Novartis Advances in IgA Nephropathy Treatment with Positive Phase 3 Results for Fabhalta

Novartis has reported significant progress in its efforts to treat IgA nephropathy (IgAN), a rare kidney disease, with positive final results from a Phase 3 trial of its drug Fabhalta. The Swiss pharmaceutical giant is now poised to seek full regulatory approval, potentially strengthening its position in an increasingly competitive market for IgAN treatments.

Fabhalta Demonstrates Efficacy in Slowing Kidney Function Decline

The Phase 3 Applause-IgAN trial, which compared twice-daily doses of Fabhalta (iptacopan) with a placebo over two years, has shown that the drug can significantly slow the decline of kidney function in IgAN patients. The study measured kidney function using estimated glomerular filtration rate (eGFR) slopes, a key indicator of disease progression.

Novartis plans to leverage these data for regulatory submissions next year, aiming to secure full, traditional approval from the U.S. Food and Drug Administration (FDA). Fabhalta had previously received accelerated approval for IgAN in April 2024, based on its ability to reduce proteinuria at nine months.

Expanding Indications and Market Potential

Fabhalta, a complement factor B inhibitor, has already gained FDA approval for multiple indications:

• Paroxysmal nocturnal hemoglobinuria (PNH) in 2023
• IgA nephropathy (accelerated approval) in 2024
• C3 glomerulopathy in 2025

The drug's commercial performance has been promising, with sales reaching $120 million in the second quarter of 2025. Novartis has identified Fabhalta as one of its "priority brands" and has ongoing studies to potentially expand its use to at least three more indications in the coming years.

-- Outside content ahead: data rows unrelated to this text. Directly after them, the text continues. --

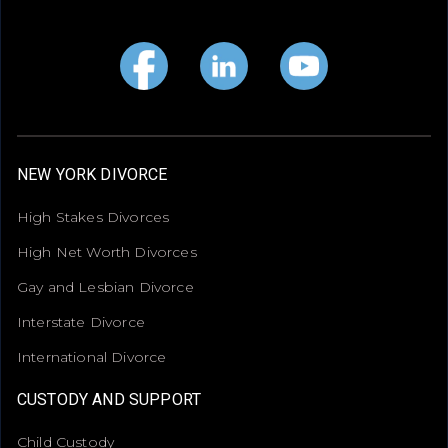
NEW YORK DIVORCE
High Stakes Divorces
High Net Worth Divorces
Gay and Lesbian Divorce
Interstate Divorce
International Divorce
CUSTODY AND SUPPORT
Child Custody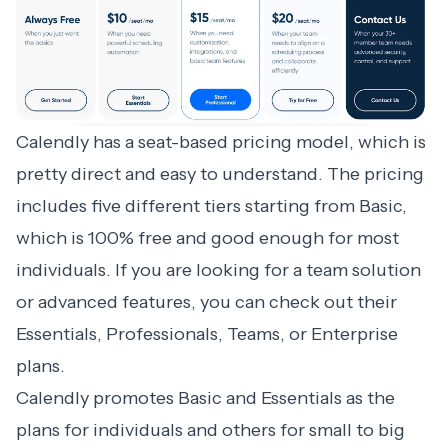
Calendly has a seat-based pricing model
, which is
pretty direct and easy to understand. The pricing
includes five different tiers starting from Basic,
which is 100% free and good enough for most
individuals. If you are looking for a team solution
or advanced features, you can check out their
Essentials, Professionals, Teams, or Enterprise
plans.
Calendly promotes Basic and Essentials as the
plans for individuals and others for small to big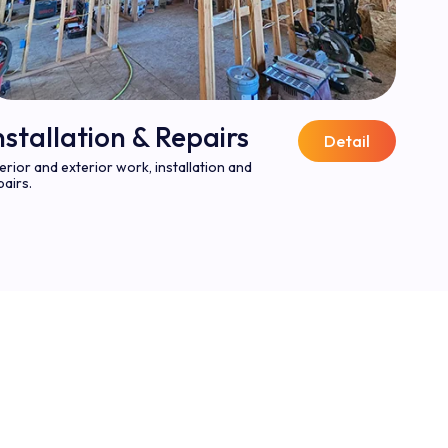
nstallation & Repairs
Detail
terior and exterior work, installation and
pairs.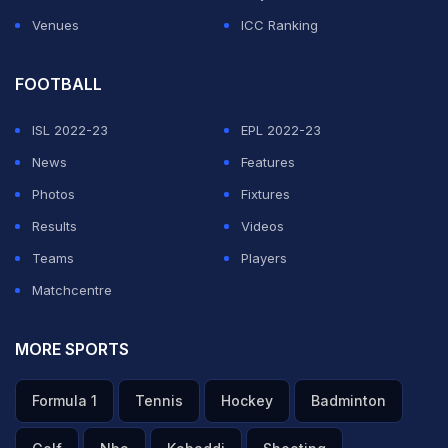
Venues
ICC Ranking
FOOTBALL
ISL 2022-23
EPL 2022-23
News
Features
Photos
Fixtures
Results
Videos
Teams
Players
Matchcentre
MORE SPORTS
Formula 1
Tennis
Hockey
Badminton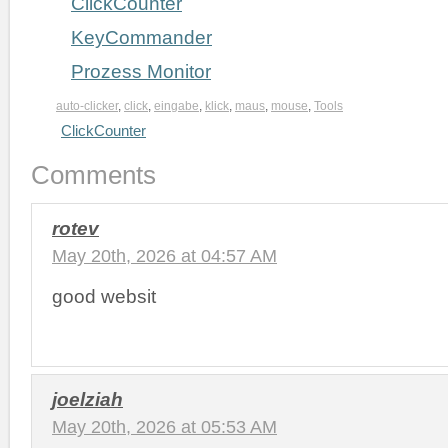
ClickCounter
KeyCommander
Prozess Monitor
auto-clicker
,
click
,
eingabe
,
klick
,
maus
,
mouse
,
Tools
ClickCounter
Comments
rotev
May 20th, 2026 at 04:57 AM
good websit
joelziah
May 20th, 2026 at 05:53 AM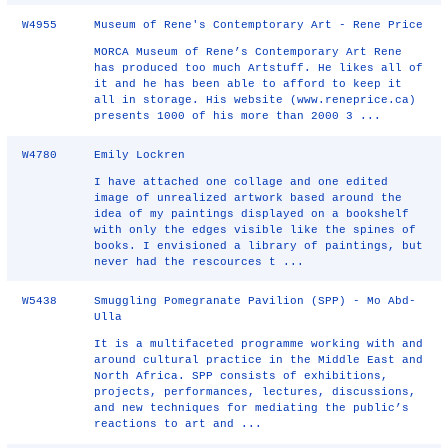
W4955
Museum of Rene's Contemptorary Art - Rene Price
MORCA Museum of Rene’s Contemporary Art Rene
has produced too much Artstuff. He likes all of
it and he has been able to afford to keep it
all in storage. His website (www.reneprice.ca)
presents 1000 of his more than 2000 3 ...
W4780
Emily Lockren
I have attached one collage and one edited
image of unrealized artwork based around the
idea of my paintings displayed on a bookshelf
with only the edges visible like the spines of
books. I envisioned a library of paintings, but
never had the rescources t ...
W5438
Smuggling Pomegranate Pavilion (SPP) - Mo Abd-
Ulla
It is a multifaceted programme working with and
around cultural practice in the Middle East and
North Africa. SPP consists of exhibitions,
projects, performances, lectures, discussions,
and new techniques for mediating the public’s
reactions to art and ...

Competitive Landscape in IgAN Treatment

The positive results for Fabhalta come at a time of intense focus on IgAN within the pharmaceutical industry. Several companies are advancing new therapies targeting the disease:

• Travere Therapeutics' Filspari, approved to slow kidney function decline in adults with primary IgAN at risk of progression
• Calliditas Therapeutics' Tarpeyo, cleared for patients at risk of disease progression
• Otsuka Pharmaceutical's sibeprenlimab, which could receive FDA approval within weeks

Novartis has further bolstered its IgAN portfolio through the acquisition of Chinook Therapeutics for up to $3.5 billion in 2023. This deal brought two additional experimental IgAN drugs into Novartis' pipeline, including Vanrafia, which received FDA approval for IgAN in April 2025.

As the understanding of IgAN biology improves and new approaches targeting immune-mediated drivers of the disease emerge, the competition in this space is likely to intensify. With Fabhalta's latest results and its expanding indications, Novartis appears well-positioned to maintain a strong presence in the evolving IgAN treatment landscape.